2. He insinuates women are incapable of breaking into his invented genre

I don’t know what “love tragedy” is and I’ve never heard the term before. Based on my experience with the English language, however, I’m gonna go out on a limb and say it’s a love story in which at least one person dies or is otherwise traumatized. Based on my (admittedly limited) experience with Sparks’ writing, that feels accurate.

But that leaves me wondering. Has no successful female author ever written a book that featured people who love each other, but something went horribly wrong for them? I mean, I know about Margaret Mitchell and Daphne Demaurier and Jodi Piccoult, but surely they don’t count. After all, that’s all Women’s Fiction and not at all the same.

3. He invents his own genre

And this is probably the biggest problem of all. By inventing this genre to distance himself from the distasteful reputation of “girl” books, he draws yet another line in the sand of “us” and “them”. Just in case any females were to be taken seriously as literary writers instead of girl writers, he’s drawn another box to keep them out.

Look, I don’t hate Sparks. I don’t hate his writing, I can even say I enjoyed the two books of his that I read. They are not bad, and I won’t pretend otherwise. Yes, he’s formulaic, but there are a lot of writers of both genders and in all genres who are and I don’t really care that much.

The problem I have with Sparks’ comments is that they are indicative of a pervasive problem in the public’s consumption of literature. I don’t think it’s wholly the fault of publishers or marketers or writers or consumers or distributors or anybody, but rather a lot of people making a lot of decisions based on a lot of things that they perceive other people are thinking or doing.

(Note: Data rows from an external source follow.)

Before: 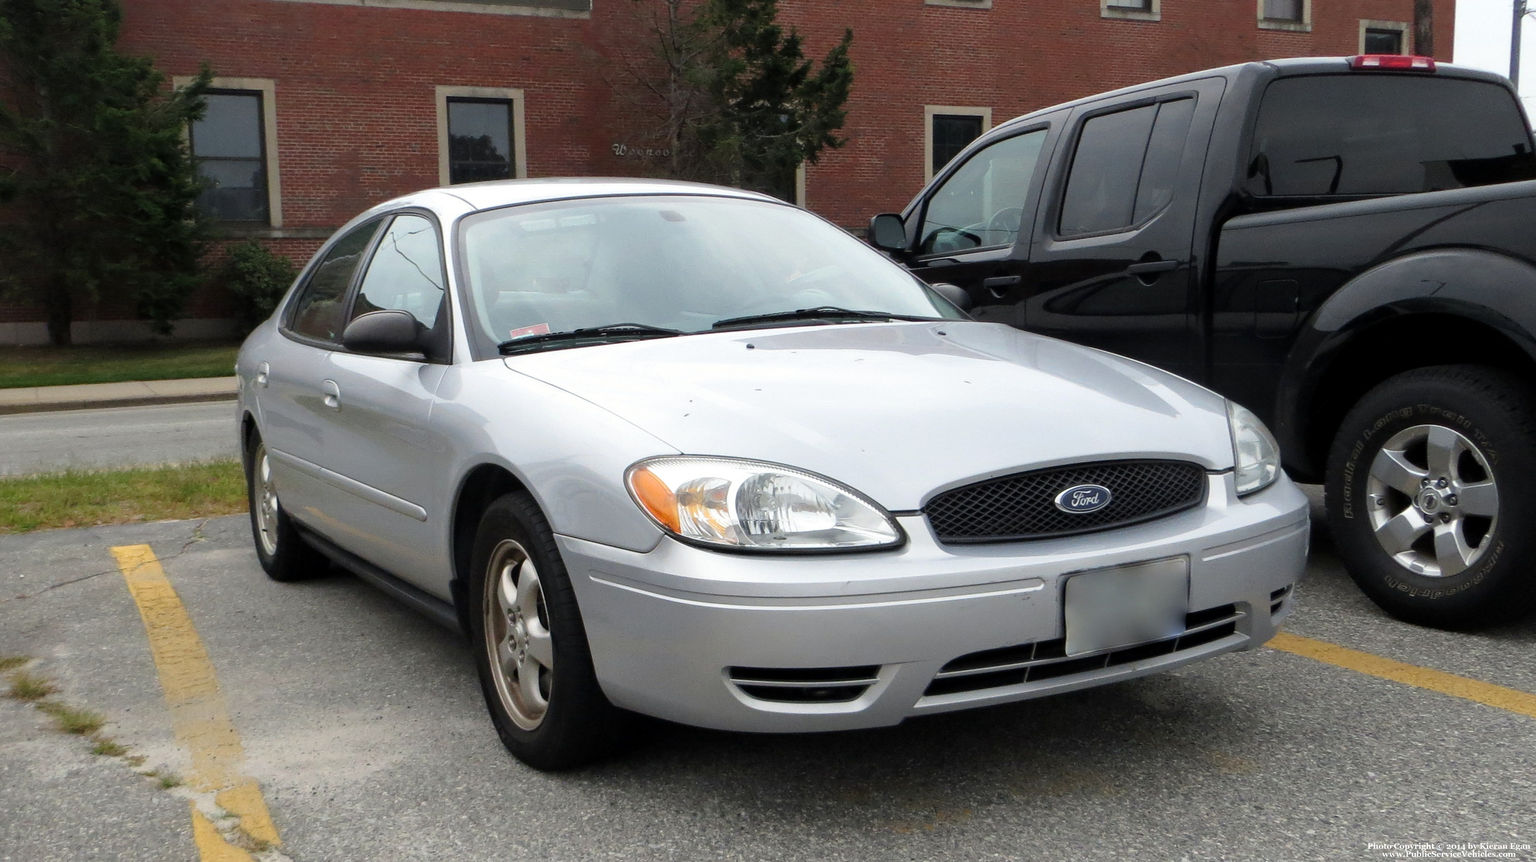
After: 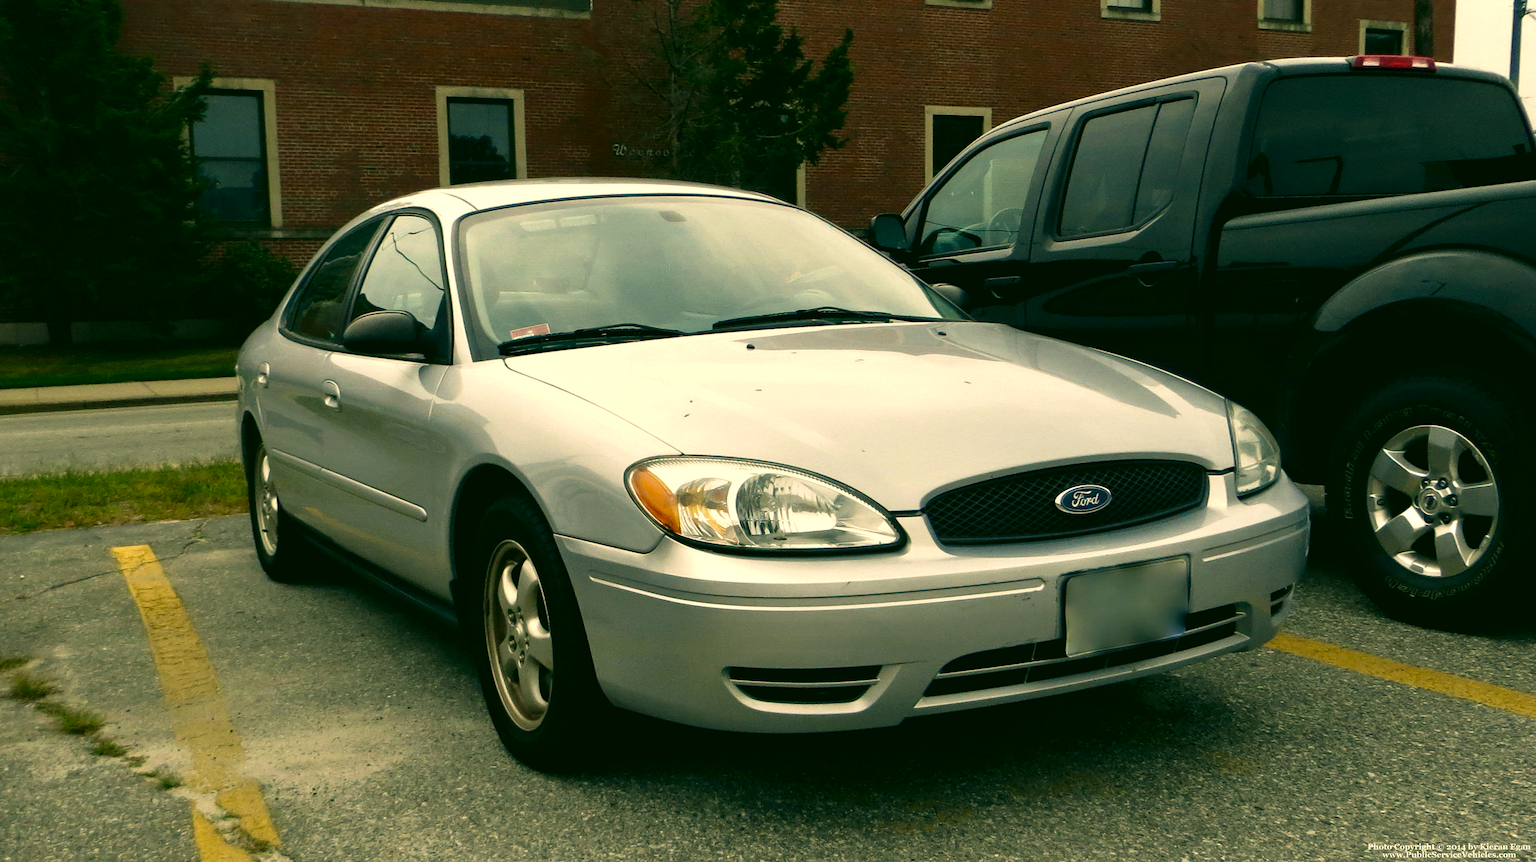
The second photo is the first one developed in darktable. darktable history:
color correction: highlights a* 5.3, highlights b* 24.26, shadows a* -15.58, shadows b* 4.02
velvia: on, module defaults
contrast equalizer: y [[0.535, 0.543, 0.548, 0.548, 0.542, 0.532], [0.5 ×6], [0.5 ×6], [0 ×6], [0 ×6]]
contrast brightness saturation: brightness -0.2, saturation 0.08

But a lot of women who write literary fiction are shelved with women’s fiction, and a lot of women who write fantasy are shelved with paranormal romance because there’s a kiss between a knight and a queen and that makes it girly.

And make no mistake about it, Sparks writes Women’s Fiction, and you can tell that based on who his fans are. I don’t know a lot of men who ooh and aah over The Notebook or A Walk to Remember or Dear John or whatever other romantic cry fest he’s churned out. He writes books for women and he makes gobs of money at it and I hate that he pretends women and women writers are somehow beneath him for it.